The ultra-rare 15th century mahzor features illustrations of humans, lions and birds
December 10, 2025 17:49
An ultra-rare 15th century mahzor featuring stunning illustrations of humans, lions and birds is expected to fetch up to £5.2 million ($7m) at auction in New York in February.
Its pages are infused with mineral and organic pigments – cinnabar reds, copper greens and lapis blues – which have not faded more than 600 years on.
The book belonged to the Rothschild family in the 19th century and features Hebrew prayers for Rosh Hashanah and Yom Kippur.
Sotheby’s will host the auction in New York on 5 February, with the selling price set at between $5-7 million.
The tradition of beautifully-crafted illustrated Jewish prayer books originated in southern Germany in the mid-13th century, with fewer than 20 such examples known to have survived through to the present day.
The Rothschild mahzor is one of just three to have stayed in private ownership.

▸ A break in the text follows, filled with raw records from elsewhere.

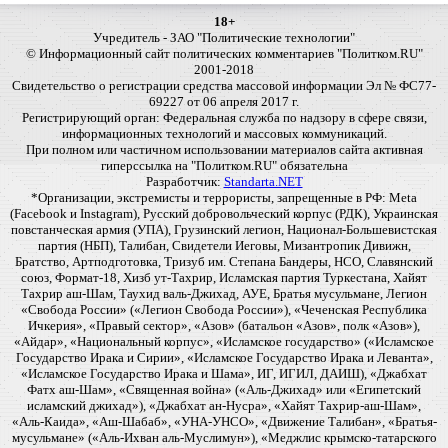
18+
Учредитель - ЗАО "Политические технологии"
© Информационный сайт политических комментариев "Политком.RU"
2001-2018
Свидетельство о регистрации средства массовой информации Эл № ФС77-
69227 от 06 апреля 2017 г.
Регистрирующий орган: Федеральная служба по надзору в сфере связи,
информационных технологий и массовых коммуникаций.
При полном или частичном использовании материалов сайта активная
гиперссылка на "Политком.RU" обязательна
Разработчик:
Standarta.NET
*Организации, экстремисты и террористы, запрещенные в РФ: Meta
(Facebook и Instagram), Русский добровольческий корпус (РДК), Украинская
повстанческая армия (УПА), Грузинский легион, Национал-Большевистская
партия (НБП), Талибан, Свидетели Иеговы, Мизантропик Дивижн,
Братство, Артподготовка, Тризуб им. Степана Бандеры, НСО, Славянский
союз, Формат-18, Хизб ут-Тахрир, Исламская партия Туркестана, Хайят
Тахрир аш-Шам, Таухид валь-Джихад, АУЕ, Братья мусульмане, Легион
«Свобода России» («Легион Свобода России»), «Чеченская Республика
Ичкерия», «Правый сектор», «Азов» (батальон «Азов», полк «Азов»),
«Айдар», «Национальный корпус», «Исламское государство» («Исламское
Государство Ирака и Сирии», «Исламское Государство Ирака и Леванта»,
«Исламское Государство Ирака и Шама», ИГ, ИГИЛ, ДАИШ), «Джабхат
Фатх аш-Шам», «Священная война» («Аль-Джихад» или «Египетский
исламский джихад»), «Джабхат ан-Нусра», «Хайят Тахрир-аш-Шам»,
«Аль-Каида», «Аш-Шабаб», «УНА-УНСО», «Движение Талибан», «Братья-
мусульмане» («Аль-Ихван аль-Муслимун»), «Меджлис крымско-татарского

One of the others, the Luzzatto High Holiday Mahzor, sold for $8.3 million at a Sotheby’s auction in 2021.
It was originally completed in 1415 by a Jewish scribe, whose painstaking craftsmanship filled the pages with creatures set in Gothic archways and curling scrollwork.

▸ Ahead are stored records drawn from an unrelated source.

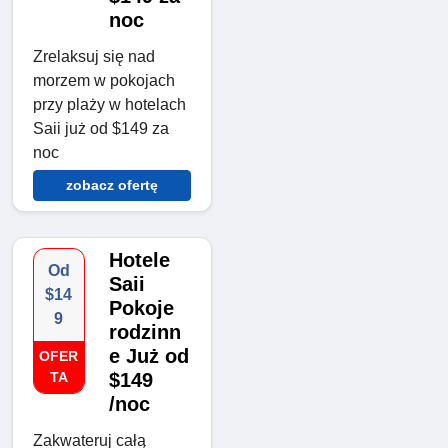
noc
Zrelaksuj się nad
morzem w pokojach
przy plaży w hotelach
Saii już od $149 za
noc
zobacz ofertę
Hotele
Od
Saii
$14
Pokoje
9
rodzinn
e Już od
OFER
TA
$149
/noc
Zakwateruj całą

The liturgical customs indicate that it was assembled in Vienna, and its high quality suggests it was created for communal rather than private use.
The Jewish community was expelled from Vienna not even a decade after the book’s completion, and it only entered Rothschild hands more than four centuries later when Salomon Mayer Rothschild purchased it in Nuremberg.
The Rothschild Vienna Mahzor, 1415, folio (Image: Ardon Bar Hama)[Missing Credit]
He paid 151 gold coins for the book on 5 August 1842, to be given as a gift to his son Anselm Salomon Rothschild.
An appended title page comprising the family’s baronial coat of arms and a detailed inscription in Hebrew from Salomon Mayer indicates the transfer of ownership.
The manuscript was passed down to Anselm Salomon’s son, Nathaniel Mayer Rothschild, and then inherited by Nathaniel Mayer’s nephew Alphonse Rothschild in 1905, when the childless Nathaniel Mayer passed away.
It remained in Alphonse’s art and cultural collection until shortly after the Nazi annexation of Austria in March 1938.
Just two days after the invasion, the Nazis seized the Rothschild Palais and its contents in Vienna, and stripped Alphonse of his legal ownership after just four days, distributing the art collection between various facilities.
The mahzor ended up in the Austrian National Library, where it was only recognised after legislation was passed in 1998 concerning the restitution of Nazi-looted art, and scholars from the Centre for Jewish Art identified the family crest on the title page.
On the restitution of the manuscript, the descendants of Alphonse Rothschild and his wife Clarice said: “While the wrongs of the past can never be undone, the restitution of this mahzor carries deep meaning for our family as it stands as both an acknowledgement of history and a small measure of closure to a pain that has echoed through generations.”
A mahzor typically contains the cycle of prayers for the entire Jewish liturgical year; this one, being so ornate, is only for use during the High Holy Days of Rosh Hashanah and Yom Kippur.
Prior to the auction, the book will be on display in Sotheby’s’ new global headquarters, the Breuer building in New York, from 11-16 December.
It will then travel to Los Angeles for display from 12-16 January, and return to New York during Sotheby’s Masters Week, which runs from 30 January to 3 February, before the auction two days later.